WORK INSTRUCTION
Copy out the whole excerpt below on Canada's emissions targets, word for word.

Liberals pulled imaginary emissions levels out of the air and then made exaggerated claims about a new policy when in fact nothing changed, writes Philip Cross in the Financial Post. Below is an excerpt from the article, which can be read in full here.
By Philip Cross, July 26, 2021
The federal budget in April reaffirmed Canada’s commitment to a 36 per cent cut in greenhouse gas emissions by 2030. But the prime minister and his government have noisily trumpeted that Canada will reduce emissions by 40 to 45 per cent by 2030. Which target is Canada really committed to? As is usually the case with this government, there is less here than meets the eye.
Start with some basic facts. As data from Environment and Climate Change Canada show (see chart), Canada’s greenhouse gas emissions stood at 739 megatonnes in 2005. The target of reducing these emissions by 36 per cent means they have to be at or below 473 megatonnes by 2030. In 2019, the latest year for which data are available, emissions stood at 730 megatonnes, which means Canada had only lowered them by one per cent in the 14 years since 2005. So, like a lot of nations, we are a very long way from reaching our 2030 climate goals, never mind the ultimate target of net zero emissions by 2050. At least the levelling-off over the last two decades has decisively broken the upward trend of emissions that had seen them rise from 600 megatonnes in the early 1990s to 739 megatonnes in 2005 — a period during which the Chrétien Liberals were in power.
All of this is very straightforward. So where did the promise of a 40 to 45 per cent reduction in emissions by 2030 come from? In the federal budget, on page 172, a graph shows emissions rising to 815 megatonnes, 12 per cent above their 2005 level. The claim is that 815 megatonnes is the trajectory emissions were on in 2015, the last year of the Harper administration.

ENTRIES SHOWN
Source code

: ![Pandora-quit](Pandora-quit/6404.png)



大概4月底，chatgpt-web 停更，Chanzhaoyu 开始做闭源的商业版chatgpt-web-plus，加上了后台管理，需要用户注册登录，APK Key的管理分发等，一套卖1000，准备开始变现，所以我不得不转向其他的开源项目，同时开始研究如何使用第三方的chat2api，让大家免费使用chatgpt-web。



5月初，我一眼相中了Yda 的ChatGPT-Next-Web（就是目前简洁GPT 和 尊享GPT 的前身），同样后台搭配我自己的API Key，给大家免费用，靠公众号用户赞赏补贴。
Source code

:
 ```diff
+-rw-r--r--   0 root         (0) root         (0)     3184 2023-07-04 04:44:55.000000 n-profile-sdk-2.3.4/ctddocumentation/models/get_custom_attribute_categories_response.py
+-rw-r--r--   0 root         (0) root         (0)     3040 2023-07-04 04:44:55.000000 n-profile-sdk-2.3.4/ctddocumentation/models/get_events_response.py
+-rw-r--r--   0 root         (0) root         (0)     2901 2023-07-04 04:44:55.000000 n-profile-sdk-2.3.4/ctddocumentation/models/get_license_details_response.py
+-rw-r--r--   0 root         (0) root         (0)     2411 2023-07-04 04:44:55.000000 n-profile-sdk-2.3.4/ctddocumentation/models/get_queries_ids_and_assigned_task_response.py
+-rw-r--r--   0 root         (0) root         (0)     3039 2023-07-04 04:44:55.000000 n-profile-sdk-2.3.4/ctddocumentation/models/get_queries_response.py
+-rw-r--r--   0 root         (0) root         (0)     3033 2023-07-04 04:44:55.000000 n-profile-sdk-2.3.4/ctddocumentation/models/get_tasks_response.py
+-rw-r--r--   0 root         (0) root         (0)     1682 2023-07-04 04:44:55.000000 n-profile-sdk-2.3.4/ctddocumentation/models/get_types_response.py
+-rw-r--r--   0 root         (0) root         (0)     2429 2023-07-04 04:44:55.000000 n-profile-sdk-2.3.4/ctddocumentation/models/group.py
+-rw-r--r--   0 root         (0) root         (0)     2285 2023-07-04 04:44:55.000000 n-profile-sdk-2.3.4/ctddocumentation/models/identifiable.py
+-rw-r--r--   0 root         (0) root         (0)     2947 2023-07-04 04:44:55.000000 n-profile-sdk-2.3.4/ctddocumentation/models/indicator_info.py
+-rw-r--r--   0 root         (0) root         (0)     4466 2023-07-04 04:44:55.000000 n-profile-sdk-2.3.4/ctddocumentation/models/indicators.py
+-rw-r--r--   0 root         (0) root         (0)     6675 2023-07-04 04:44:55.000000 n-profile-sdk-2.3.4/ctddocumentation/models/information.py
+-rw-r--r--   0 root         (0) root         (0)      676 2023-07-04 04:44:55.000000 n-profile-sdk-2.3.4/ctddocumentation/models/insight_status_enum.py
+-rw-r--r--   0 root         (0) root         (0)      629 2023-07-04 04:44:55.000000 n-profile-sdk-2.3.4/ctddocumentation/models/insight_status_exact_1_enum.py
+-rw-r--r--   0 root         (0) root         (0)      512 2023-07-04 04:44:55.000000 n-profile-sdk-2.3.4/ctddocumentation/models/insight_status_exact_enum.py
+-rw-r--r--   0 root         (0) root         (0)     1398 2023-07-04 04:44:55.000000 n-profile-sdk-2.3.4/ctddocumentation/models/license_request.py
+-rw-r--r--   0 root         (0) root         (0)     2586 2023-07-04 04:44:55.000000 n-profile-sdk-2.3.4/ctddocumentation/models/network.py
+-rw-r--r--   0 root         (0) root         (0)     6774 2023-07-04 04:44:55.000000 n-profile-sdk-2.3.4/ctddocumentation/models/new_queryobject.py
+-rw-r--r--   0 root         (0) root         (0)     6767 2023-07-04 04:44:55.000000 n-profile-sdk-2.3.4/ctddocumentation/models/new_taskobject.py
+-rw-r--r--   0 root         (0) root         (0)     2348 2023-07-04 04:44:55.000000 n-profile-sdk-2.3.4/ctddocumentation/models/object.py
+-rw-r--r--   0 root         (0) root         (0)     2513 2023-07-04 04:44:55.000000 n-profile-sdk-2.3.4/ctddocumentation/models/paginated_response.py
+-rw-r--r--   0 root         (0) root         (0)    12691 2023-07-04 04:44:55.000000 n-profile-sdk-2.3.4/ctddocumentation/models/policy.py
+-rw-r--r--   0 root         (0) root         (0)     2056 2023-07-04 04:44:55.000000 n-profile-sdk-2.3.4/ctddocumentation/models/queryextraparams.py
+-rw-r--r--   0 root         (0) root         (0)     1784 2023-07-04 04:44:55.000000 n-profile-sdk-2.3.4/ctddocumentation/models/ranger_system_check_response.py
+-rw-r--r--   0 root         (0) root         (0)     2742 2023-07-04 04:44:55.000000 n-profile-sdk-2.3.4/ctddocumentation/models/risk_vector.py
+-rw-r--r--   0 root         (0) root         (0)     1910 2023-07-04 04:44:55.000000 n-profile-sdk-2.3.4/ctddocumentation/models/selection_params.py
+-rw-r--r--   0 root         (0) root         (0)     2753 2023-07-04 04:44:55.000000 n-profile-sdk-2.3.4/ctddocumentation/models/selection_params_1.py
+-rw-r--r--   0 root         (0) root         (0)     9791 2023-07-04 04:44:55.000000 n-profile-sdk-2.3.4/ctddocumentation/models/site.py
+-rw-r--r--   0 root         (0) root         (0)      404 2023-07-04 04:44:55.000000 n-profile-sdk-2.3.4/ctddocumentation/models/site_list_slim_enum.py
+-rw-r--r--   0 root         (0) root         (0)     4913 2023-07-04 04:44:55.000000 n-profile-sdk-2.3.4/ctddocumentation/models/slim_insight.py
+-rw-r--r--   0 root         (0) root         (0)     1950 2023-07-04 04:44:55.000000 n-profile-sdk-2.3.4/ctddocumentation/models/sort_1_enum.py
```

SOLUTION FOR THIS PROBLEM
Liberals pulled imaginary emissions levels out of the air and then made exaggerated claims about a new policy when in fact nothing changed, writes Philip Cross in the Financial Post. Below is an excerpt from the article, which can be read in full here.
By Philip Cross, July 26, 2021
The federal budget in April reaffirmed Canada’s commitment to a 36 per cent cut in greenhouse gas emissions by 2030. But the prime minister and his government have noisily trumpeted that Canada will reduce emissions by 40 to 45 per cent by 2030. Which target is Canada really committed to? As is usually the case with this government, there is less here than meets the eye.
Start with some basic facts. As data from Environment and Climate Change Canada show (see chart), Canada’s greenhouse gas emissions stood at 739 megatonnes in 2005. The target of reducing these emissions by 36 per cent means they have to be at or below 473 megatonnes by 2030. In 2019, the latest year for which data are available, emissions stood at 730 megatonnes, which means Canada had only lowered them by one per cent in the 14 years since 2005. So, like a lot of nations, we are a very long way from reaching our 2030 climate goals, never mind the ultimate target of net zero emissions by 2050. At least the levelling-off over the last two decades has decisively broken the upward trend of emissions that had seen them rise from 600 megatonnes in the early 1990s to 739 megatonnes in 2005 — a period during which the Chrétien Liberals were in power.
All of this is very straightforward. So where did the promise of a 40 to 45 per cent reduction in emissions by 2030 come from? In the federal budget, on page 172, a graph shows emissions rising to 815 megatonnes, 12 per cent above their 2005 level. The claim is that 815 megatonnes is the trajectory emissions were on in 2015, the last year of the Harper administration.